Selected extract>
────────────────────────────────────────
To me that would be any gun that does not have a shoulder stock or brace. I'm sure that someone posting a gun that is questionable, they'll hear about it.


----------



## basshappy (Mar 15, 2022)

Anyone wanting to be listed in support of a handgun category for deer hunting with their name and contact phone and or email address shoot me a message.  I am drafting a letter to send over to GON with a list of supporters and pertinent information as to the merit of a handgun category.


----------



## Newt2 (Mar 16, 2022)

It's an idea, but the responses here show a great deal of interest in the subject. I'm not one to give out my personal information so just referencing the forum member name should achieve the same results. IMO


----------



## Handgunner 45-70 (Mar 16, 2022)

Sent my info to you.


----------



## basshappy (Mar 16, 2022)

Info received.

I understand about personal info.  But if I worked in GON and all I received were forum aliases I wouldn't take that as serious as real names with associated email addresses or phone numbers.   I recommend if you don't want to send me info please contact GON direct!


----------



## Jason C (Mar 17, 2022)

Just maybe, maybe, one of these years we will see this lol. As soon as crossbows were legal to use, there was a list put together for that.. Makes no sense to me why there's not one for us hand gun hunters. I have tried a couple of time with GON and still havent seen one. Hopefully this will help get the ball rolling some.
────────────────────────────────────────
Recorded data>
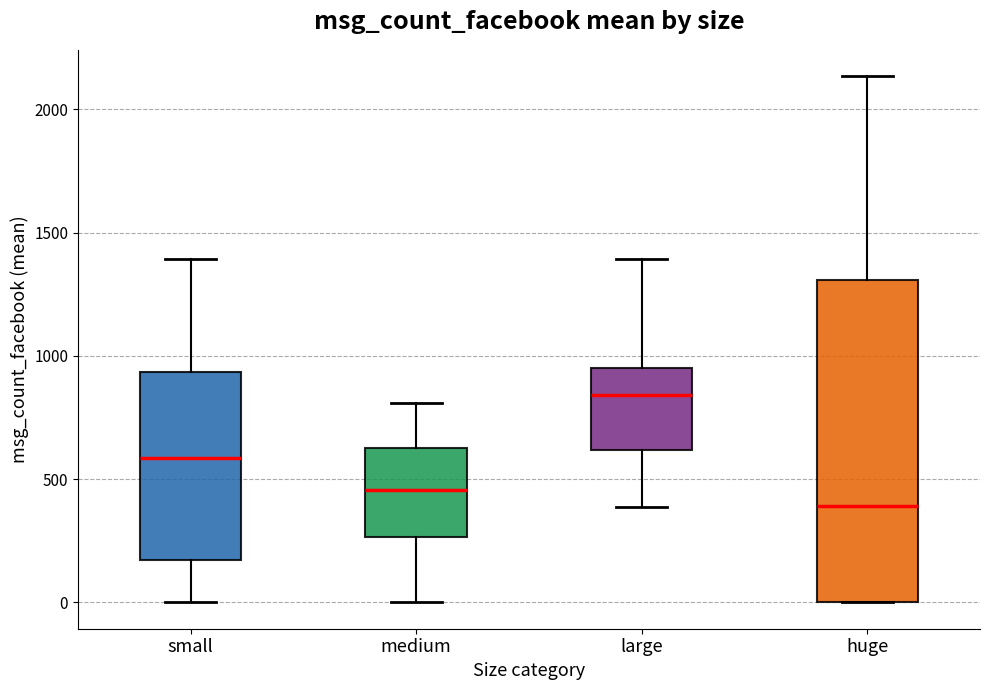

Which box is the tallest, from its lower edge to its upper edge?

huge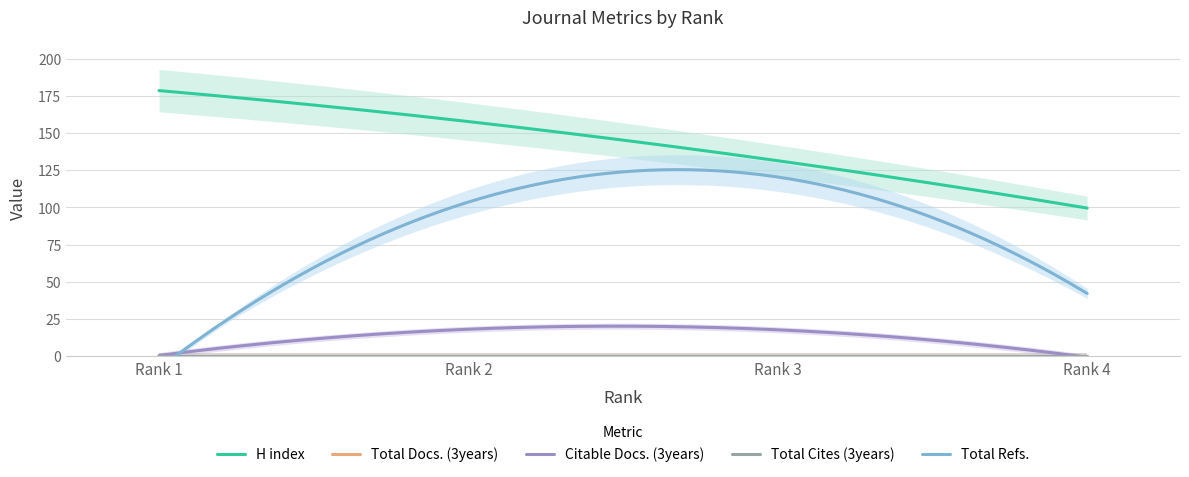

Which series has the largest total across all categories?

H index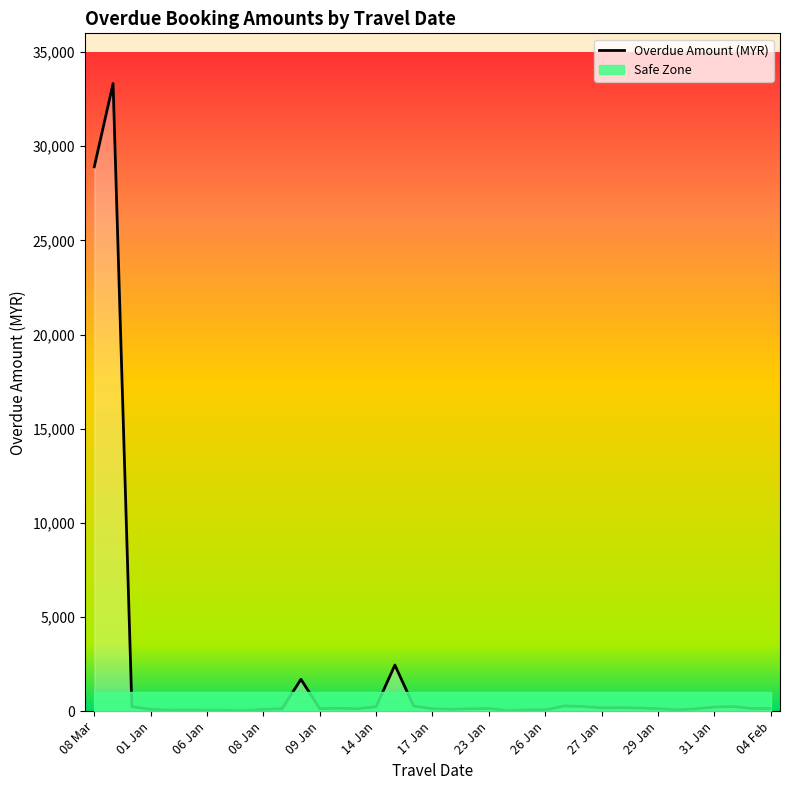

Where is Overdue Amount (MYR) nearest to the value 16675?

08 Mar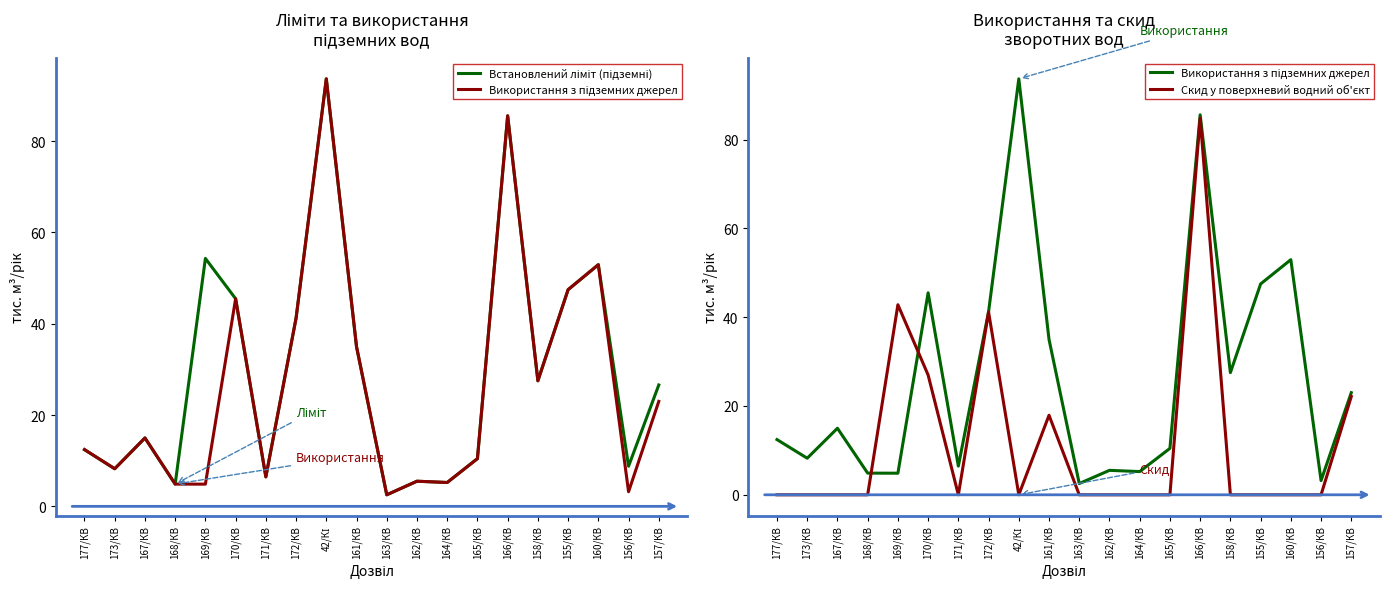

What is the label of the 13th point from the left?

164/КВ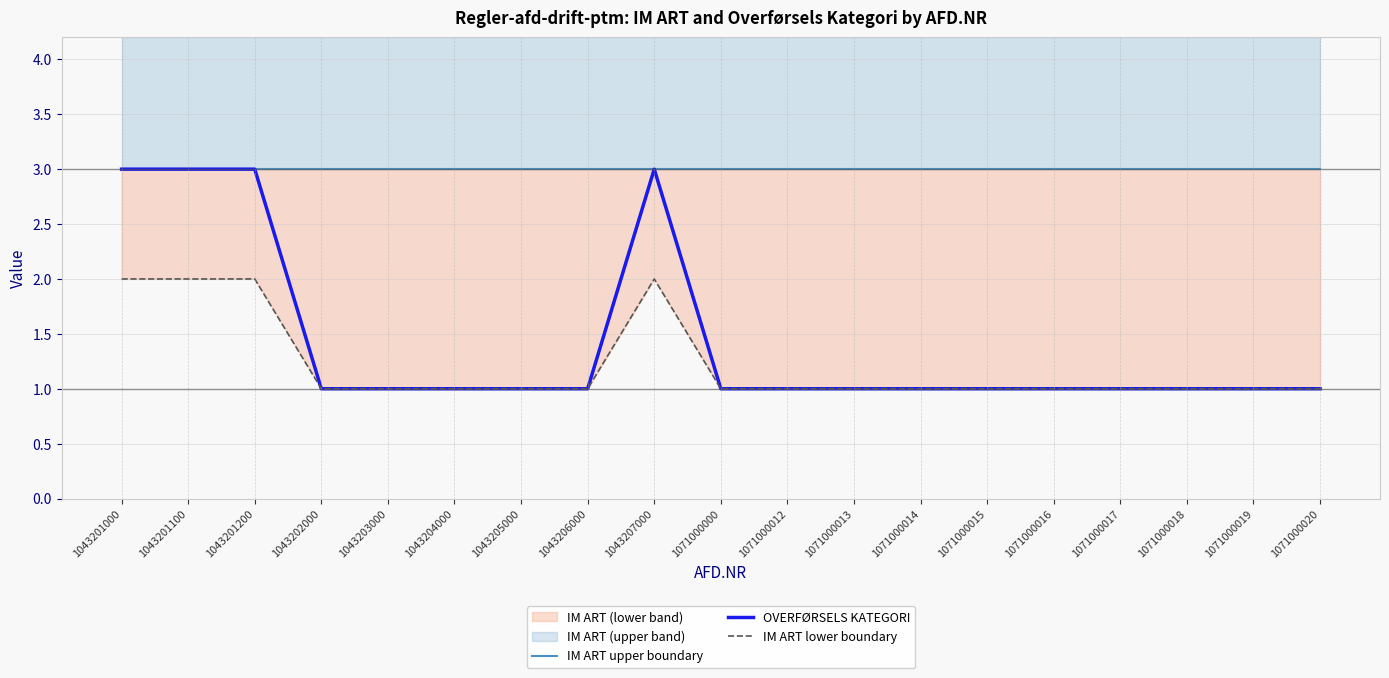

Which category has the highest value in the IM ART lower boundary series?

1043201000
────────────────────────────────────────
To do> In the forum thread, what does basshappy say he is drafting? Please answer in one sentence. The data stands apart from the forum thread.

Solution for this problem> He is drafting a letter to send to GON with a list of supporters and pertinent information on the merit of a handgun category.